Put own safety 1st, New York cops told
FACED with the first targeted killings of New York City cops in years, the city's police leaders have increased precautions for their vast patrol force.
As the city was thrust into mourning, with flags lowered and police badges ribboned in black, the way gunman Ismaaiyl Brinsley stalked officers Liu Wenjian and Rafael Ramos on Saturday set off precautions across the department.
Officers and detectives have been directed to work in pairs or teams of three. Sentries were posted outside police stations.
Taken together, the orders represent a retrenchment by a department that, over the past year, had been adhering to Mayor Bill de Blasio's aim of easing tensions between the police and many communities.
The ambush killing threatens to reverse that goal. Police-community relations have already been strained by nationwide protests over the deaths in recent months of unarmed black people at the hands of white officers.
Following Saturday's shooting, a flurry of notices by police union leaders stopped short of urging members not to respond to calls for help, but prescribed steps for putting their own safety first, regardless of whether that created a deployment problem for commanders.
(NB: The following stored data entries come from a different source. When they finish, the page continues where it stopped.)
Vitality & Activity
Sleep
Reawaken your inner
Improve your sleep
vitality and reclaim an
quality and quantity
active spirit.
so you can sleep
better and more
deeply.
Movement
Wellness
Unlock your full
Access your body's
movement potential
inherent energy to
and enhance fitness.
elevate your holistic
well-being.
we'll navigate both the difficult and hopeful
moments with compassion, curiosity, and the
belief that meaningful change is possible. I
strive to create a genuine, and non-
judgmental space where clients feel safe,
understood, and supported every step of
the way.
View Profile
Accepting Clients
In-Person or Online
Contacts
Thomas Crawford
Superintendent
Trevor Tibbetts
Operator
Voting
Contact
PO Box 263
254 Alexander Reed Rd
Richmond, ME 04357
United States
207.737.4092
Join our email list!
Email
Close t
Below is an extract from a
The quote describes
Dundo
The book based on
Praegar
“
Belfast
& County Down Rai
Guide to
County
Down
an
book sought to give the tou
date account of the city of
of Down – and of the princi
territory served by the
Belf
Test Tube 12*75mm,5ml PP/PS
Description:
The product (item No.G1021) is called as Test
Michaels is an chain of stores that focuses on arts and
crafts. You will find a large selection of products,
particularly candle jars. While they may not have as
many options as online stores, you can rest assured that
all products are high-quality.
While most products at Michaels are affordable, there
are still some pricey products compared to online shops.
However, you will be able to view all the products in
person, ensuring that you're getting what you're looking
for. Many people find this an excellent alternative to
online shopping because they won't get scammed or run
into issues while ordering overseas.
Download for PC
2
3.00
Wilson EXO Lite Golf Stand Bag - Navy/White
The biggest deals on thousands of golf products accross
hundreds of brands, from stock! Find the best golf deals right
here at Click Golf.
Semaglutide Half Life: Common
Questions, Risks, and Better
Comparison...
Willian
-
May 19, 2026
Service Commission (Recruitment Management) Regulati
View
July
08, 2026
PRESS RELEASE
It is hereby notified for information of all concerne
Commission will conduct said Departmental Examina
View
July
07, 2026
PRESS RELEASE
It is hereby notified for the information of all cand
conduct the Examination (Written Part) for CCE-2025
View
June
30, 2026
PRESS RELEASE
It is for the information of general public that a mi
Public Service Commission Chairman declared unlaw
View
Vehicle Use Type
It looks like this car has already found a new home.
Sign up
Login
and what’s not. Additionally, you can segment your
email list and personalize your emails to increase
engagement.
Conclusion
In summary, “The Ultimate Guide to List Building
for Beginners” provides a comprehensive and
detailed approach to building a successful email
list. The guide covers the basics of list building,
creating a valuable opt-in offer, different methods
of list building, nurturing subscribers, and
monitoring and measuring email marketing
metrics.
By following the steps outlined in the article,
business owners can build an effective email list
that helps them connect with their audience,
The messages followed a stunning display of disapproval and disrespect, as several police officers turned their backs on Mr de Blasio as he attended a news briefing on Saturday.
The move came last week, after police unions urged officers to bar the Mayor from their funerals in protest against what they perceived as his lack of support for the force.
Mr de Blasio, who has a biracial son, had campaigned for the mayoral job in part on reforming police tactics that he said had unfairly targeted minorities - especially the controversial "stop and frisk" policy, under which the police could stop virtually anyone deemed suspicious.
The political tension stood in contrast to the outpouring of support for the officers and their families.
In Brooklyn, a memorial continued to grow at the site where the officers died.
Mr Ramos, 40, was a fan of the New York Mets, but the New York Daily News reported that the city's iconic baseball team, the Yankees, would fund the education of his two sons.
He had one son in college, while the other is just 13.
Mr Liu, a seven-year veteran of the force, would have been married for three months on Sunday.
A family friend and physician, Jonathan Chang, 55, said that Mr Liu's widow and parents, who hail from Taishan in China's Guangdong province, were inconsolable.
Mr Liu's parents had not eaten yet, and it was already late in the day. The officer's father does ironing at a garment factory. "Completely distraught," Dr Chang said. "They repeated, over and over, 'My son is gone, my son is gone.' "
Jaden, Mr Ramos' younger boy, wrote an emotional farewell to his father on Facebook that captured the mood of most in uniform and many outside of it.
"This is the worst day of my life," he wrote. "It's horrible that someone gets shot dead just for being a police officer. Everyone says they hate cops, but they are the people that they call for help."